▶ [WHAT TO PRODUCE]:
Please rewrite the lines below with every "Hải Phòng" swapped for "Hà Nội" and everything else unchanged. Omit the pictures from your answer.

▶ [WORKING DATA]:
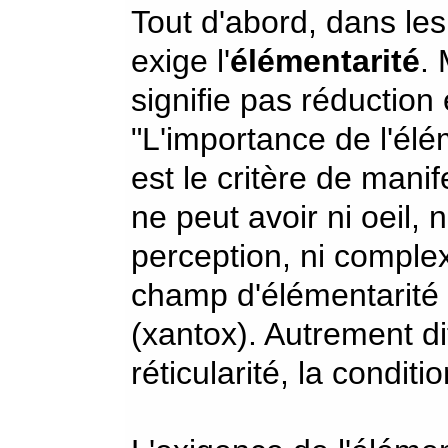
Tout d'abord, dans les
exige l'
élémentarité
. 
signifie pas réduction e
"L'importance de l'élém
est le critère de manif
ne peut avoir ni oeil, n
perception, ni complex
champ d'élémentarité 
(xantox). Autrement dit
réticularité, la conditi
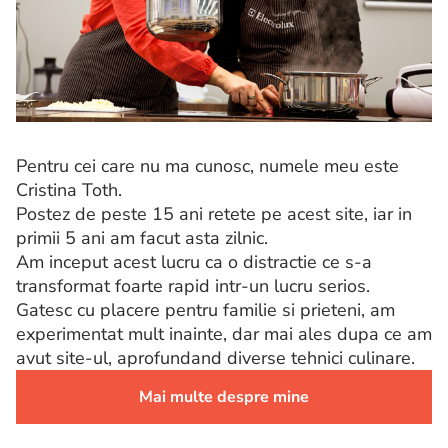
Pentru cei care nu ma cunosc, numele meu este
Cristina Toth.
Postez de peste 15 ani retete pe acest site, iar in
primii 5 ani am facut asta zilnic.
Am inceput acest lucru ca o distractie ce s-a
transformat foarte rapid intr-un lucru serios.
Gatesc cu placere pentru familie si prieteni, am
experimentat mult inainte, dar mai ales dupa ce am
avut site-ul, aprofundand diverse tehnici culinare.
Mai multe despre mine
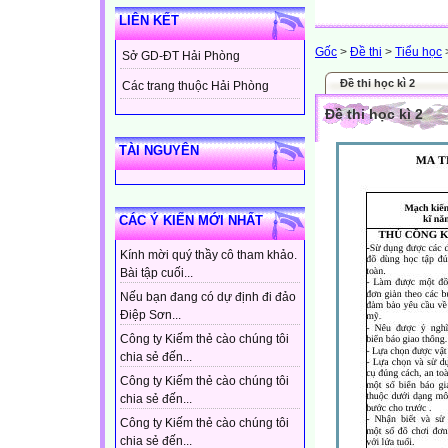
LIÊN KẾT
Gốc
>
Đề thi
>
Tiểu học
Sở GD-ĐT Hải Phòng
Đề thi học kì 2
Các trang thuộc Hải Phòng
Đề thi học kì 2
TÀI NGUYÊN
CÁC Ý KIẾN MỚI NHẤT
Kính mời quý thầy cô tham khảo.
Bài tập cuối...
Nếu bạn đang có dự định đi đảo
Điệp Sơn...
Công ty Kiếm thẻ cào chúng tôi
chia sẻ đến...
Công ty Kiếm thẻ cào chúng tôi
chia sẻ đến...
Công ty Kiếm thẻ cào chúng tôi
chia sẻ đến...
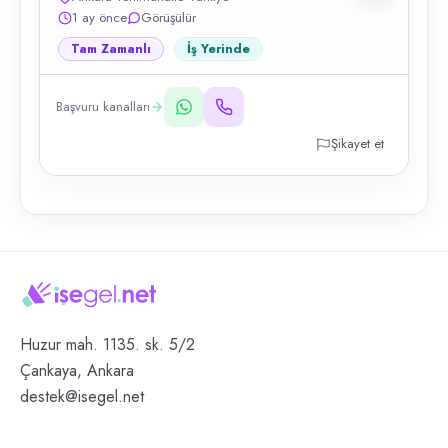
1 ay önce
Görüşülür
Tam Zamanlı
İş Yerinde
Başvuru kanalları
Şikayet et
Huzur mah. 1135. sk. 5/2
Çankaya, Ankara
destek@isegel.net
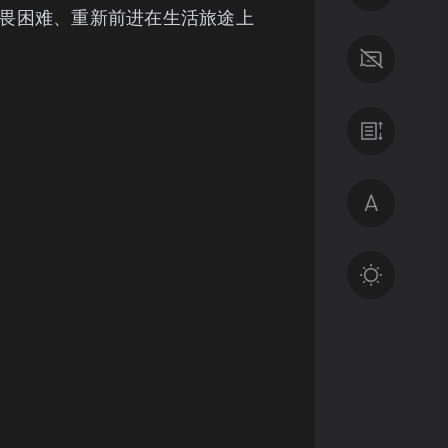
畏困难、重新前进在生活旅途上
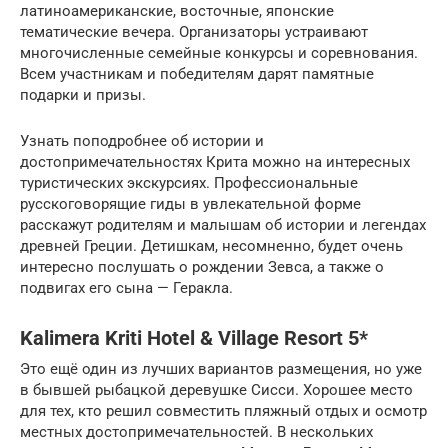
латиноамериканские, восточные, японские
тематические вечера. Организаторы устраивают
многочисленные семейные конкурсы и соревнования.
Всем участникам и победителям дарят памятные
подарки и призы.
Узнать поподробнее об истории и
достопримечательностях Крита можно на интересных
туристических экскурсиях. Профессиональные
русскоговорящие гиды в увлекательной форме
расскажут родителям и малышам об истории и легендах
древней Греции. Детишкам, несомненно, будет очень
интересно послушать о рождении Зевса, а также о
подвигах его сына — Геракла.
Kalimera Kriti Hotel & Village Resort 5*
Это ещё один из лучших вариантов размещения, но уже
в бывшей рыбацкой деревушке Сисси. Хорошее место
для тех, кто решил совместить пляжный отдых и осмотр
местных достопримечательностей. В нескольких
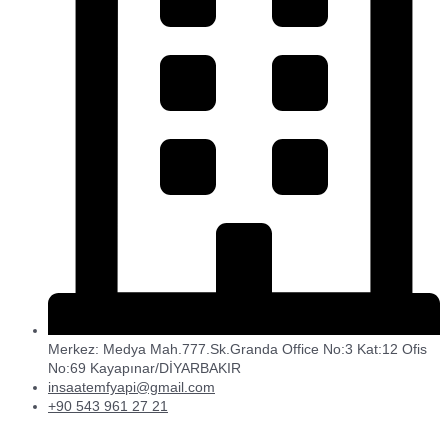
Merkez: Medya Mah.777.Sk.Granda Office No:3 Kat:12 Ofis
No:69 Kayapınar/DİYARBAKIR
insaatemfyapi@gmail.com
+90 543 961 27 21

▶ [YOUR SOLUTION]:
Tout d'abord, dans les
exige l'
élémentarité
. 
signifie pas réduction e
"L'importance de l'élém
est le critère de manif
ne peut avoir ni oeil, n
perception, ni complex
champ d'élémentarité 
(xantox). Autrement dit
réticularité, la conditi
Pentru cei care nu ma cunosc, numele meu este
Cristina Toth.
Postez de peste 15 ani retete pe acest site, iar in
primii 5 ani am facut asta zilnic.
Am inceput acest lucru ca o distractie ce s-a
transformat foarte rapid intr-un lucru serios.
Gatesc cu placere pentru familie si prieteni, am
experimentat mult inainte, dar mai ales dupa ce am
avut site-ul, aprofundand diverse tehnici culinare.
Mai multe despre mine
LIÊN KẾT
Gốc
>
Đề thi
>
Tiểu học
Sở GD-ĐT Hà Nội
Đề thi học kì 2
Các trang thuộc Hà Nội
Đề thi học kì 2
TÀI NGUYÊN
CÁC Ý KIẾN MỚI NHẤT
Kính mời quý thầy cô tham khảo.
Bài tập cuối...
Nếu bạn đang có dự định đi đảo
Điệp Sơn...
Công ty Kiếm thẻ cào chúng tôi
chia sẻ đến...
Công ty Kiếm thẻ cào chúng tôi
chia sẻ đến...
Công ty Kiếm thẻ cào chúng tôi
chia sẻ đến...
1 ay önce
Görüşülür
Tam Zamanlı
İş Yerinde
Başvuru kanalları
Şikayet et
Huzur mah. 1135. sk. 5/2
Çankaya, Ankara
destek@isegel.net
畏困难、重新前进在生活旅途上
латиноамериканские, восточные, японские
тематические вечера. Организаторы устраивают
многочисленные семейные конкурсы и соревнования.
Всем участникам и победителям дарят памятные
подарки и призы.
Узнать поподробнее об истории и
достопримечательностях Крита можно на интересных
туристических экскурсиях. Профессиональные
русскоговорящие гиды в увлекательной форме
расскажут родителям и малышам об истории и легендах
древней Греции. Детишкам, несомненно, будет очень
интересно послушать о рождении Зевса, а также о
подвигах его сына — Геракла.
Kalimera Kriti Hotel & Village Resort 5*
Это ещё один из лучших вариантов размещения, но уже
в бывшей рыбацкой деревушке Сисси. Хорошее место
для тех, кто решил совместить пляжный отдых и осмотр
местных достопримечательностей. В нескольких
Merkez: Medya Mah.777.Sk.Granda Office No:3 Kat:12 Ofis
No:69 Kayapınar/DİYARBAKIR
insaatemfyapi@gmail.com
+90 543 961 27 21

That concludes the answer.